Under normal circumstances, a backup is simply a copy of data that is kept aside to protect against data loss -- when a file is lost due to user error, or data is corrupted because of system problems, the affected data can be restored from a backup. An archive is different from a backup because the data may not be used for months, even years, but must be accessed quickly when needed. This is further complicated by data archive sizes that are growing at an annual rate, up to 90% or more. There is simply no time to search through burgeoning volumes of tape or optical media to locate important files. Traditional backup platforms are poorly suited for archival data storage, and users are relying on disk storage systems for a mix of performance and reliability. Files can be archived to any disk storage system, but content-addressed storage (CAS) technology has appeared to support archiving efforts [see the SearchStorage.com Tech Closeup on CAS here].
At the simplest level, CAS is a specialized disk storage system. Since archival data is not accessed frequently, high-performance disks are not essential. In fact, most CAS platforms employ ordinary SATA hard disks for their low cost per gigabyte, though SAS disks may be used when added performance is needed to accommodate many simultaneous users. However, CAS technology incorporates a unique feature set designed to optimize storage space and improve long-term data management.
Next, CAS data cannot be changed once it is archived. This ensures data integrity and prevents tampering or spoliation. A corporate regulatory audit or litigation discovery can proceed with high confidence that the data being examined is original and unaltered. Tamper-proofing is generally accomplished by treating files as objects with unique designators and locations. Since most archival data has a finite lifecycle, CAS also manages data retention and disposal in accordance with regulatory or compliance requirements. Data reaching its retention limit is systematically deleted.

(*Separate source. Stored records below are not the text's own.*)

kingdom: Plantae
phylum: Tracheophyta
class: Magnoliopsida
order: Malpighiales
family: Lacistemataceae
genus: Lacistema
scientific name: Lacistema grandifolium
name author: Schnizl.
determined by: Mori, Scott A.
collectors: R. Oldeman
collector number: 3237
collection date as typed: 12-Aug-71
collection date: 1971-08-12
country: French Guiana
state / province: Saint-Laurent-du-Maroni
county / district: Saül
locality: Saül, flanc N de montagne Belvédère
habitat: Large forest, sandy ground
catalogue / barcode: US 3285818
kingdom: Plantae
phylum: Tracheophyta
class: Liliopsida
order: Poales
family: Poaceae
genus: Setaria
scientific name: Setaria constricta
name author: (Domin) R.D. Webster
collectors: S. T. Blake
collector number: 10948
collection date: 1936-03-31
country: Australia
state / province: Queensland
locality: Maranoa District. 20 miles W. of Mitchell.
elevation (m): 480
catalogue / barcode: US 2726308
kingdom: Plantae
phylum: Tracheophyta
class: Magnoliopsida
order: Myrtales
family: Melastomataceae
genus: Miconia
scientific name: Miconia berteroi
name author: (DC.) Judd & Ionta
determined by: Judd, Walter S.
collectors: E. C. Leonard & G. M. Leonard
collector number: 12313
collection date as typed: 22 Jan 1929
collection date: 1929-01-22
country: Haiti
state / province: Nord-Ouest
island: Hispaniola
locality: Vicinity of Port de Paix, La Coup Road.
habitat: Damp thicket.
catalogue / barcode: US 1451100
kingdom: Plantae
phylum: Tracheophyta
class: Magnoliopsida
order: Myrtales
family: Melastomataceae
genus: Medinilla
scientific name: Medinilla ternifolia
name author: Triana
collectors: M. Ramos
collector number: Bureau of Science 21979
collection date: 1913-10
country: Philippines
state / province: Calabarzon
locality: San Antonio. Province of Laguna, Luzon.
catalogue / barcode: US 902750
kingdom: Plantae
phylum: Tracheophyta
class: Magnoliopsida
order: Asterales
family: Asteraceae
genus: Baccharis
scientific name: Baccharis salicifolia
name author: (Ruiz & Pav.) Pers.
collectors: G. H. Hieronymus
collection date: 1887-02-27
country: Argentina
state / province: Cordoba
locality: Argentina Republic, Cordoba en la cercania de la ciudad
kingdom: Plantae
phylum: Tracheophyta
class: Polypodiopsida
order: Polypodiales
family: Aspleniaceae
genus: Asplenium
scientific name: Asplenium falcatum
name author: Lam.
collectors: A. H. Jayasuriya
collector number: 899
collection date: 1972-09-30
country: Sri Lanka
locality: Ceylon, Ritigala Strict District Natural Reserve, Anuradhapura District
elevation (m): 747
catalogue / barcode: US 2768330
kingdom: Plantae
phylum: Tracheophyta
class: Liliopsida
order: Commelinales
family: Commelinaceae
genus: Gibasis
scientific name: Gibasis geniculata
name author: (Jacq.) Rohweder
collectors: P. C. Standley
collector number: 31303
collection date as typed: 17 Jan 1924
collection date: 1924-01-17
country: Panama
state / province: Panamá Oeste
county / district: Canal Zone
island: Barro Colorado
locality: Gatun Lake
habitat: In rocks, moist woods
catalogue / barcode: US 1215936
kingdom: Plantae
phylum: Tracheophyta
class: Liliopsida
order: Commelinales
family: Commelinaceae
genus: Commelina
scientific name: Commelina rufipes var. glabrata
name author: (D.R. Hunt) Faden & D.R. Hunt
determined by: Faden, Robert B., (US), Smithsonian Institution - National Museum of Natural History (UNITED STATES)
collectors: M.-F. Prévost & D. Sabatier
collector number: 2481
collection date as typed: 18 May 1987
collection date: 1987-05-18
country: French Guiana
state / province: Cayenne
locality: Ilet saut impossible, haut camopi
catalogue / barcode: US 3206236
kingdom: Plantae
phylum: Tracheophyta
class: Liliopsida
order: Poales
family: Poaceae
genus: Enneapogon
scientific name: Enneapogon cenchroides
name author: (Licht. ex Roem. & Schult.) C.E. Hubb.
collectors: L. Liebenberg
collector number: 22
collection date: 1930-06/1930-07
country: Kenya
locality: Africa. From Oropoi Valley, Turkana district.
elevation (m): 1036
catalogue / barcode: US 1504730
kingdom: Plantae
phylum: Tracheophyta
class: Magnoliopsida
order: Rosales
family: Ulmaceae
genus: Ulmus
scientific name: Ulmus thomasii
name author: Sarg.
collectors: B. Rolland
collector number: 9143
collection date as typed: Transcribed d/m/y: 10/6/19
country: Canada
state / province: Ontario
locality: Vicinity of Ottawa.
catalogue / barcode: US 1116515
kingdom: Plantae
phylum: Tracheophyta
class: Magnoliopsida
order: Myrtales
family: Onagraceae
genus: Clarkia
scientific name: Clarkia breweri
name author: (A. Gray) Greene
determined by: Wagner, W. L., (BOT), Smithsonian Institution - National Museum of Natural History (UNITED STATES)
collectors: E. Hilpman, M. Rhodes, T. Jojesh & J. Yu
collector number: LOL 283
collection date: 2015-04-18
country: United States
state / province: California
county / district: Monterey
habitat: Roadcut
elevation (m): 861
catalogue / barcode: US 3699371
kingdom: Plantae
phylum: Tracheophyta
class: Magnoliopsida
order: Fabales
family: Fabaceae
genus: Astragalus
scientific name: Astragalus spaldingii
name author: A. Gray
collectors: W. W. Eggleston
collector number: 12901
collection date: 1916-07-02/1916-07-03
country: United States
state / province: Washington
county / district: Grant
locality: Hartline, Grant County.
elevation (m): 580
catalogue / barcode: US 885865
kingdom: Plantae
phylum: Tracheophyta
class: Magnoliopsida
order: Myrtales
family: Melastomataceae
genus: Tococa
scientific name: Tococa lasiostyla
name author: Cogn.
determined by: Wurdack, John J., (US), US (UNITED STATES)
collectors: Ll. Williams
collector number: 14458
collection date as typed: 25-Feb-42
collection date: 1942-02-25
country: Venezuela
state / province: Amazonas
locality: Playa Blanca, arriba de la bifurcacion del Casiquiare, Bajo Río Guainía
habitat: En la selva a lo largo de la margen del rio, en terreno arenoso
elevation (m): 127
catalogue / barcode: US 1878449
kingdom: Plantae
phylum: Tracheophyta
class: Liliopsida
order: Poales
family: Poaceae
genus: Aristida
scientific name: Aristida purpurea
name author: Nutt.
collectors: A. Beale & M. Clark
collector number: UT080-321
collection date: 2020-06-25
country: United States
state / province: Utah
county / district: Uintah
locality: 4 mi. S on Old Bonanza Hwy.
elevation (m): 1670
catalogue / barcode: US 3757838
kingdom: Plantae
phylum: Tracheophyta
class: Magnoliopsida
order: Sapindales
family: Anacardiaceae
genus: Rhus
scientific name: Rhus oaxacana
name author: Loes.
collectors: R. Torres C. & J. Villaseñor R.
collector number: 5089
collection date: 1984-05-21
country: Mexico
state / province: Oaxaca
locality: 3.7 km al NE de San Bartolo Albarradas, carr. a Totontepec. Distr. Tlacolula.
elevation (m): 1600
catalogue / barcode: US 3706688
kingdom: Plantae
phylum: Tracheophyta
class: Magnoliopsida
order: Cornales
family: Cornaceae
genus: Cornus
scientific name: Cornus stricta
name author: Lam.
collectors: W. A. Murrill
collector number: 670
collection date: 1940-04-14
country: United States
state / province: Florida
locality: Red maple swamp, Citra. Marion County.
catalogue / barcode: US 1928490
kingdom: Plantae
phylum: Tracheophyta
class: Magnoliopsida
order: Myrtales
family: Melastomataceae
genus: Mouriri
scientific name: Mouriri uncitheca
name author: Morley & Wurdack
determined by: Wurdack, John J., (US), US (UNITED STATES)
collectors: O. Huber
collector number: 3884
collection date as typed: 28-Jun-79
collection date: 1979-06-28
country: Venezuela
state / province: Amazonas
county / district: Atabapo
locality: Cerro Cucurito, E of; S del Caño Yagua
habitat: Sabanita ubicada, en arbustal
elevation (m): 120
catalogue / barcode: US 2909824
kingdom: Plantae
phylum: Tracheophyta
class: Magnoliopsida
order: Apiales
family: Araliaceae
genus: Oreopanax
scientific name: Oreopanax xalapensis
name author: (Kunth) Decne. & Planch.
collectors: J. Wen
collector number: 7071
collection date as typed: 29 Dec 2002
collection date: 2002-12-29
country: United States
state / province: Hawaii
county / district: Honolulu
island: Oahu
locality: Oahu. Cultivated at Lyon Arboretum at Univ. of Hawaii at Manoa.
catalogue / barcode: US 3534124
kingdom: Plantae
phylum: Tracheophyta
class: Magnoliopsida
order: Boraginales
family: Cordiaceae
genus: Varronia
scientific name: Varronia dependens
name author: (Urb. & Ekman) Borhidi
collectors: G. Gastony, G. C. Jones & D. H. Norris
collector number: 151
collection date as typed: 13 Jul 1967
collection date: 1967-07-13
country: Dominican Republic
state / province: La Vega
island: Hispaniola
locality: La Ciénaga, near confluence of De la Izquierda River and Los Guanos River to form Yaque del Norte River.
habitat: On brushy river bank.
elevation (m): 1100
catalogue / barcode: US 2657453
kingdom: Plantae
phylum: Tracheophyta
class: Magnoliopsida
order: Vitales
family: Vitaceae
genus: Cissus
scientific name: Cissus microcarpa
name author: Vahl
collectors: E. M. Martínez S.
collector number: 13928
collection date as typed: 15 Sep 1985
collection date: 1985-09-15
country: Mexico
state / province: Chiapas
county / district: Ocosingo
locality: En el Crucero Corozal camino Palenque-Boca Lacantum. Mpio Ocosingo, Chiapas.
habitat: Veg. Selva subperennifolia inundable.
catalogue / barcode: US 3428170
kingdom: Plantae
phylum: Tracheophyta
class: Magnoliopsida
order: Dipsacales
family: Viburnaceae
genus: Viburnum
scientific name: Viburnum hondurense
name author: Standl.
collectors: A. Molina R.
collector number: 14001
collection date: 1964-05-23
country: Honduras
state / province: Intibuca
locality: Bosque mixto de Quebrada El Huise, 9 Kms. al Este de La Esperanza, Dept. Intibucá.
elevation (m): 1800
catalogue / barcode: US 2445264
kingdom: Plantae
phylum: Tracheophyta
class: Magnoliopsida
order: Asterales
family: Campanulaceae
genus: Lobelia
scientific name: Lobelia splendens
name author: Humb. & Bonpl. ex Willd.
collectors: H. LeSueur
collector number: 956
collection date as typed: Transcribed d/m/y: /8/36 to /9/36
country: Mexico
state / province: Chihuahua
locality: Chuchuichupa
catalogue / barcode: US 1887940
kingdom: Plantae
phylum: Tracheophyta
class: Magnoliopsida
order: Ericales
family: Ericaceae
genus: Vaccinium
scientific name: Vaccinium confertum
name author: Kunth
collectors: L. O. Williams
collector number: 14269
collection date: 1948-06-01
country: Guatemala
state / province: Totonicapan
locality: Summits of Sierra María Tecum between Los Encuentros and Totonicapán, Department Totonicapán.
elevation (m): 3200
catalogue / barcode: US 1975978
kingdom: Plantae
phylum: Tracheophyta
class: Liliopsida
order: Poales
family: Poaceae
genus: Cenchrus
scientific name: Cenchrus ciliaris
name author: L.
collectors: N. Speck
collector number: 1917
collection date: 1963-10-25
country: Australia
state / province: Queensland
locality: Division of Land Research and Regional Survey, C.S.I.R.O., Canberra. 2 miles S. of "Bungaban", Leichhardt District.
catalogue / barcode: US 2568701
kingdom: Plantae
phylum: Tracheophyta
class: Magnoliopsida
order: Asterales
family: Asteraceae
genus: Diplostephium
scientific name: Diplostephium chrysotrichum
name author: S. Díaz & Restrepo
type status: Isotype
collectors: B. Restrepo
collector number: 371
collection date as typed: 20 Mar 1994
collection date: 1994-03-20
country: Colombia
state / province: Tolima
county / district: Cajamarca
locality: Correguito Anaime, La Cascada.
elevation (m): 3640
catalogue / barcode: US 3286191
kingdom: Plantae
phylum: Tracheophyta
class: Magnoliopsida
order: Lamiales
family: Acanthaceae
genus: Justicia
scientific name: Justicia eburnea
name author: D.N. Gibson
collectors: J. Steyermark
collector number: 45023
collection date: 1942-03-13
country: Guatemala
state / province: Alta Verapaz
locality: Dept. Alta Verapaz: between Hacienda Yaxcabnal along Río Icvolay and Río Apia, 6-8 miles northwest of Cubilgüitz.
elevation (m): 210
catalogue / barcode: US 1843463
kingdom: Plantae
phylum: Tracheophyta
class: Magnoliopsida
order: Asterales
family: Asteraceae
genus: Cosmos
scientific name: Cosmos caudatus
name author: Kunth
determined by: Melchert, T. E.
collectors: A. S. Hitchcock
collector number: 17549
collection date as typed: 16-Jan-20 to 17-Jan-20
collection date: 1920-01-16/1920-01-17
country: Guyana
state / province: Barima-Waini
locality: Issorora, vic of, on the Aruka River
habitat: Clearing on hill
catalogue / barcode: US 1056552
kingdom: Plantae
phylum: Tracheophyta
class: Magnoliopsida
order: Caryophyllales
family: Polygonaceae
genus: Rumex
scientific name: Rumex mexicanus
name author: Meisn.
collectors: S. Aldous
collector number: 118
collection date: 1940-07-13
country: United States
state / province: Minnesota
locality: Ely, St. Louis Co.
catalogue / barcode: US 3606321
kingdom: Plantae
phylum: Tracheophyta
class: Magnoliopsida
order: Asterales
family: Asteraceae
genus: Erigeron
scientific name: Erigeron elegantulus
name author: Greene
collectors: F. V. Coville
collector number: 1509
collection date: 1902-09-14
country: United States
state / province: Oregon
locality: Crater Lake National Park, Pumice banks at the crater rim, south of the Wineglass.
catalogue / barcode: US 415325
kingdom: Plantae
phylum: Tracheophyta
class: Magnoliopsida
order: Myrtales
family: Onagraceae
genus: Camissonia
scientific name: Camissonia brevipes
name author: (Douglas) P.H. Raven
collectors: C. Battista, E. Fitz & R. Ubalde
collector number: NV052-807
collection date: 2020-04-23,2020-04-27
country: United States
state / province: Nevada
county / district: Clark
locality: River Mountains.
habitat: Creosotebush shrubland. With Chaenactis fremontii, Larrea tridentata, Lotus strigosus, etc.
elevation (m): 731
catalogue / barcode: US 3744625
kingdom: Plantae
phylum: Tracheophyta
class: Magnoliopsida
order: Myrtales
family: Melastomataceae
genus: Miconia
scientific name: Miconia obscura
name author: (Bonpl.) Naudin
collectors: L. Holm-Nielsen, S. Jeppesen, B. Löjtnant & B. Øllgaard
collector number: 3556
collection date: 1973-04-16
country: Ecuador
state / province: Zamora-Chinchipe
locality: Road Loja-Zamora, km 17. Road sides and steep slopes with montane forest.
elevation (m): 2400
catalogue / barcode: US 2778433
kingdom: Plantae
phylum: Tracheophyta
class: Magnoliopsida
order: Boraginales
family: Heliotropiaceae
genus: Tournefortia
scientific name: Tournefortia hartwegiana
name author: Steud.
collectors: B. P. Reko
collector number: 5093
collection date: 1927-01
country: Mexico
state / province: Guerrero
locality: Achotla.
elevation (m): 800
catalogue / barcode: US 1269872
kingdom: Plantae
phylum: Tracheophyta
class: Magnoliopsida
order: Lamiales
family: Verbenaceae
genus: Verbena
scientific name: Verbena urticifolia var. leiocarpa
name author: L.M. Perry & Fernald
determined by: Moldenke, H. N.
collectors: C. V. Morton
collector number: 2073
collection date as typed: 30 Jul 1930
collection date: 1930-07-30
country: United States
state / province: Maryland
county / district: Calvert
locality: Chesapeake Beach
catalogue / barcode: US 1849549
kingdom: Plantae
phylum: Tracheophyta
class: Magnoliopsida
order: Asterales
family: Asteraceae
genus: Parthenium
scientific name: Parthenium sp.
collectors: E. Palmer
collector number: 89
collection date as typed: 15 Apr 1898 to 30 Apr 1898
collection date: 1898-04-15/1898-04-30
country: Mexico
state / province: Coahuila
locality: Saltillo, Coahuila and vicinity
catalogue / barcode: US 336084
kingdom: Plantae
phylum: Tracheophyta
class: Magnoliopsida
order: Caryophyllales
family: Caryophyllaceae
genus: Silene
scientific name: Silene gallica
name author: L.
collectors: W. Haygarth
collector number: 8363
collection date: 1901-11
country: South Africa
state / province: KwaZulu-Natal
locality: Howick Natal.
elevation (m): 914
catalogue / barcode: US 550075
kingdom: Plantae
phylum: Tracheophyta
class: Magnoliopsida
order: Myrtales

One persistent problem with traditional file copies is the inevitable duplication of files. If there are 100 different copies of an e-mail file attachment, all 100 copies are saved in the backup. For long-term archival storage, this kind of inefficiency can quickly exhaust available storage space. Another real strength of CAS technology is in data deduplication (a.k.a. single-instance storage or intelligent compression), which eliminates duplicated blocks of data. Only one iteration of data is saved, and subsequent copies of the file are simply referenced back to the one saved copy. Consider a file-level example. If there are 100 attachments and each is 2 MB in size, archiving to CAS would only take 2 MB to save all 100 attachment references, instead of 200 MB with an ordinary disk system. Experts note that data deduplication can reduce data demands up to 50-to-1. Conventional compression techniques may also be employed to reduce disk space even further.
Power consumption is an important consideration. As CAS systems scale up to hundreds of spinning disks, the power cost becomes substantial. Some archive systems are employing creative solutions to reduce power demands such as idling drives or powering idle drives down completely. Low-power drives and emerging drive technologies like "hybrid drives" can also help lower overall power demands.
Major vendors in the CAS market include -- in no particular order -- EMC Corp., Nexsan Technologies, Sun Microsystems Inc., StorageTek, Permabit Inc., Hewlett-Packard Co., Bycast Inc., IBM and Avamar Technologies Inc. Most CAS vendors possess a remarkably similar view of CAS, though each vendor puts its own unique stamp on the technology.
Once data is passed to CAS, it cannot change and must be protected against theft so other CAS products emphasize the immutability and security of archival data. Nexsan's Assureon product incorporated AES 256-bit encryption to protect files relegated to the archive. The Assureon also adds serialization to track the existence of each CAS location and prevent file tampering. Serialized locations can be scanned periodically to verify the integrity of each file, and any files that are damaged or incomplete can be dealt with promptly.
Still other CAS platforms embrace search and scalability features. Search capability relies on sophisticated metadata to help users to locate relevant file content long after the original file creator may have forgotten about it. Scalability is important to handle archival growth and handle huge numbers of CAS objects (into the billions) over the long term. EMC and Sun products both favor these areas.
Applications of CAS
CAS products are deployed in a wide variety of roles that extend well beyond archival storage to embrace backup/restoration, improve storage performance, meet regulatory requirements and save significant costs.
The data deduplication features of CAS platforms are sometimes used to reduce storage requirements. If corporate data can be concentrated into some fraction of its original space, backups and restorations (e.g. to tape or optical media) can be accomplished faster – simply because there is less data to transfer. Lower data volumes can also speed backup and replication tasks across WAN links to remote sites. Lost or damaged files can be restored directly from disk without the time or trouble of locating those files on other media.
CAS is sometimes selected over other long-term storage options to provide a superior user experience. For example, check images or X-ray data stored to tape or disc must often be retrieved manually once the corresponding media is located and loaded. It can take hours (even longer) for end users to obtain data stored on traditional media. A disk-based CAS system can keep that data nearline and supply files on demand without any manual intervention.